Now to be clear, just because you can print unlimited sums of money without accumulating debt doesn’t mean you can just print unlimited sums of money without consequence. But the Fed accounts do eliminate two specific concerns — that stimulus is distributionally unfair, and that stimulus creates a debt overhang. Sending out too much in “checks” would be, at worst, inflationary, which means it is effective at curing demand shortfalls. There are other kinds of economic problems besides demand shortfalls, but we could solve that one once and for all.

Simplifying everything
These are distinct ideas, but the notion of money just arriving in one’s Fed Account is a reminder that we could be using this kind of infrastructure to greatly improve the user experience of dealing with the federal government.

One example that’s going to be very salient in March and April is taxes. In order to figure out whether you’ve paid the taxes that you owe (or whether you are entitled to the refund you are claiming), the IRS needs to calculate how much you owe. In a sensible world, the IRS would do that and then send you a bill, leaving it up to your discretion as to whether you want to dispute their calculation. But instead, an evil alliance between the tax prep industry (TurboTax, H&R Block, etc.) and anti-tax rightwingers conspires to make this something that you need to do yourself.

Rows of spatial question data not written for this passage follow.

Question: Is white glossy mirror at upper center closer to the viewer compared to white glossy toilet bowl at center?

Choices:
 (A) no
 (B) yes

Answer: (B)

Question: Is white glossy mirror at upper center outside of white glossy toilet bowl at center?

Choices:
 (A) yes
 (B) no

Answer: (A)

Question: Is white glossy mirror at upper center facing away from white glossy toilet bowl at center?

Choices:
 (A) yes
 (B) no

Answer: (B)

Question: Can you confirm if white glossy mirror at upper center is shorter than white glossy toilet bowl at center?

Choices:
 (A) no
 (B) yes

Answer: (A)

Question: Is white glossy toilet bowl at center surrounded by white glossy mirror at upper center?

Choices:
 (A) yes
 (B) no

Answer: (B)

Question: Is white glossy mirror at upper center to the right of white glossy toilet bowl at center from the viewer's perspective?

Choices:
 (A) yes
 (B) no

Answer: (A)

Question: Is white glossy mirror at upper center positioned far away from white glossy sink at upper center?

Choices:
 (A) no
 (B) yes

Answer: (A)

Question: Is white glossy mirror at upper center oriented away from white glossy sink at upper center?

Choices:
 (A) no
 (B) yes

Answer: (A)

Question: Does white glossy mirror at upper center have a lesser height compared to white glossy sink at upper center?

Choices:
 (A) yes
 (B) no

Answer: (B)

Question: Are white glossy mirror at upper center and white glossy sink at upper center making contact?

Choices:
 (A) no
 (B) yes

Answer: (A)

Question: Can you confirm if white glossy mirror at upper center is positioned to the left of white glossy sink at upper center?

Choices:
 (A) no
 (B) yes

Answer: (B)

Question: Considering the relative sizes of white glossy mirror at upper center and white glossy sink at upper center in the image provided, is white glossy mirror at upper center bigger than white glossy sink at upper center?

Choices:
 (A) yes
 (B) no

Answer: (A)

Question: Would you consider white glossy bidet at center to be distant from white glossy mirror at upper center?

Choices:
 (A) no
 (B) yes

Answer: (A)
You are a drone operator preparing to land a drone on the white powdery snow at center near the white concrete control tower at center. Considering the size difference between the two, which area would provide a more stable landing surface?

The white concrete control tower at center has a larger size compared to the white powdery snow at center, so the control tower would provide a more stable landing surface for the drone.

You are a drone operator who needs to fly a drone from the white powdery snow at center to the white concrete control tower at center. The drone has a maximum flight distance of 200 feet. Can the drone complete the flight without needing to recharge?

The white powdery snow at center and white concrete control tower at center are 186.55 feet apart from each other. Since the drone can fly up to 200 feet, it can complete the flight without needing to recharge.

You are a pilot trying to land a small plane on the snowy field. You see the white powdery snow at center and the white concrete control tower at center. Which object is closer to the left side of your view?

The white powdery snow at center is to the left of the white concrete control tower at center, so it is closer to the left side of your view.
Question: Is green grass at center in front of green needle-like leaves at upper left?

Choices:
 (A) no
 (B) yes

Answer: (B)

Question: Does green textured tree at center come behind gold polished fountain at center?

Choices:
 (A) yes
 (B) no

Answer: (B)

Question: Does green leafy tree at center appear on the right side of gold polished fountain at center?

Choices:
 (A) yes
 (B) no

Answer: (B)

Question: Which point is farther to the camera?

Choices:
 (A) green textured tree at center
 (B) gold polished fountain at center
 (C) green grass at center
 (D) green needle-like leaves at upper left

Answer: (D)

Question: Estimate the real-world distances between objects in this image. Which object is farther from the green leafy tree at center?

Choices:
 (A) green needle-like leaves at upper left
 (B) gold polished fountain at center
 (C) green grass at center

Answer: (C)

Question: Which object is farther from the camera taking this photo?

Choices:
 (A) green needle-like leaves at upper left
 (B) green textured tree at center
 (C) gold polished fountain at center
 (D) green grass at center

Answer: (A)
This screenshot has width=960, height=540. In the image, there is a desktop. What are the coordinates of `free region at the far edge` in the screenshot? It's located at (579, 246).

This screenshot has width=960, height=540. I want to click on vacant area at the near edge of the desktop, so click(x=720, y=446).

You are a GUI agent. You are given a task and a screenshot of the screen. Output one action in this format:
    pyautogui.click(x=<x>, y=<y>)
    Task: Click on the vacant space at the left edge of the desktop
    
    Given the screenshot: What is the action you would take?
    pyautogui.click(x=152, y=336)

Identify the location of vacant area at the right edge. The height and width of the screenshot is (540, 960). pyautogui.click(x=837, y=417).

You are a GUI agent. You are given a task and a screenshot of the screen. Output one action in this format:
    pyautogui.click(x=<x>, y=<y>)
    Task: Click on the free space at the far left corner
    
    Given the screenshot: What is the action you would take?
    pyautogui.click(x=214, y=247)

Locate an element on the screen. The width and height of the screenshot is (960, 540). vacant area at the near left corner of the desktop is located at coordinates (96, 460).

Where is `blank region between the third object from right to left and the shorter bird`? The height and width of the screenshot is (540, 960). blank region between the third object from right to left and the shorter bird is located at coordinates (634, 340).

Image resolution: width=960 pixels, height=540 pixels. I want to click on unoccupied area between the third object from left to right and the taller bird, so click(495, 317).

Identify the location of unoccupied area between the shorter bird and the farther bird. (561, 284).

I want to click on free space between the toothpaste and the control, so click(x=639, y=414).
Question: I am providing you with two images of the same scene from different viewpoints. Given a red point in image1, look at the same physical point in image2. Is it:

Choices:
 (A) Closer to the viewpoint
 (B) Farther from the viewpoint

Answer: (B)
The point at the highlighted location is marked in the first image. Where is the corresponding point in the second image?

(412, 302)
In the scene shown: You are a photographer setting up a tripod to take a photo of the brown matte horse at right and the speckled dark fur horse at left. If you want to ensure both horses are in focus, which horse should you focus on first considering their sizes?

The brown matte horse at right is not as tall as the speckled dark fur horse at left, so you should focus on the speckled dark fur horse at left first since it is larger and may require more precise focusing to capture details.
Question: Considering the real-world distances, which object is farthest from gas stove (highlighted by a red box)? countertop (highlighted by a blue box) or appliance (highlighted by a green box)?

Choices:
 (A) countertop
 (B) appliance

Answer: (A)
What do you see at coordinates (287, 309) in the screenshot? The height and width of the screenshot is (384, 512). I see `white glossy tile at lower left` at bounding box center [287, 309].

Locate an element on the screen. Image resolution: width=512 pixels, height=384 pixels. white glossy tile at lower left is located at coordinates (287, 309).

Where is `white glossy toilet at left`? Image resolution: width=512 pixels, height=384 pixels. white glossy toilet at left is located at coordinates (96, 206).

But the way the government ought to work is that Social Security (and in the future, Child Allowance) and stimulus check benefits just automatically materialize in your Fed Account. Then once a year you should get a pop up about your tax situation, and 80% of people will just scan it gently and click “okay.”

A universal system of bank accounts would also greatly strengthen the case for doing away with the SNAP/EBT card system and just giving poor families some extra cash. A few means-tested social assistance programs — Medicaid especially — are different enough from cash to be worth preserving in their current form. But SNAP, WIC, Section 8, and LIHEAP are all needlessly complicated ways of defraying the cost of basic universal needs.1 We should just make money appear in poor people’s accounts, and then debate around exactly how much money and phase-out schedules and the like.

A better world is possible!
Obviously, bank lobbyists and the sketchy check cashing industry and a few others won’t like this idea.

But it really is worth underscoring that this isn’t like a wild-eyed “let’s nationalize all the banks” kind of proposal. The whole reason we have unbanked people in the first place is that providing commodity basic checking services is not very lucrative. Banks would still have all their higher-margin products. And unlike the Fed Accounts, they’d be able to compete for customers by offering interest to people able to meet minimum deposit standards.

In exchange, we could deliver concrete help to millions of people, increase the scope for innovation and experimentation across the retail sector, and bring all future recessions to an end quickly.

And yes, that’s all with a few rather modest technocratic changes.

I can’t tell you how frustrating I find it that we see so little of that genre of thinking big in American politics today. It sometimes seems like everyone wants to either do nothing or else totally overthrow capitalism or something. But the best way to shore up sensible politics is for establishment-minded people to show that basically technical improvements can in fact deliver large improvements in people’s lives. That goes for non-leftist Democrats, but also for Republicans who don’t want to be totally plowed under by QAnon fanatics. Having large, bipartisan majorities crush narrow interest groups to make things better is the way to marginalize extremists.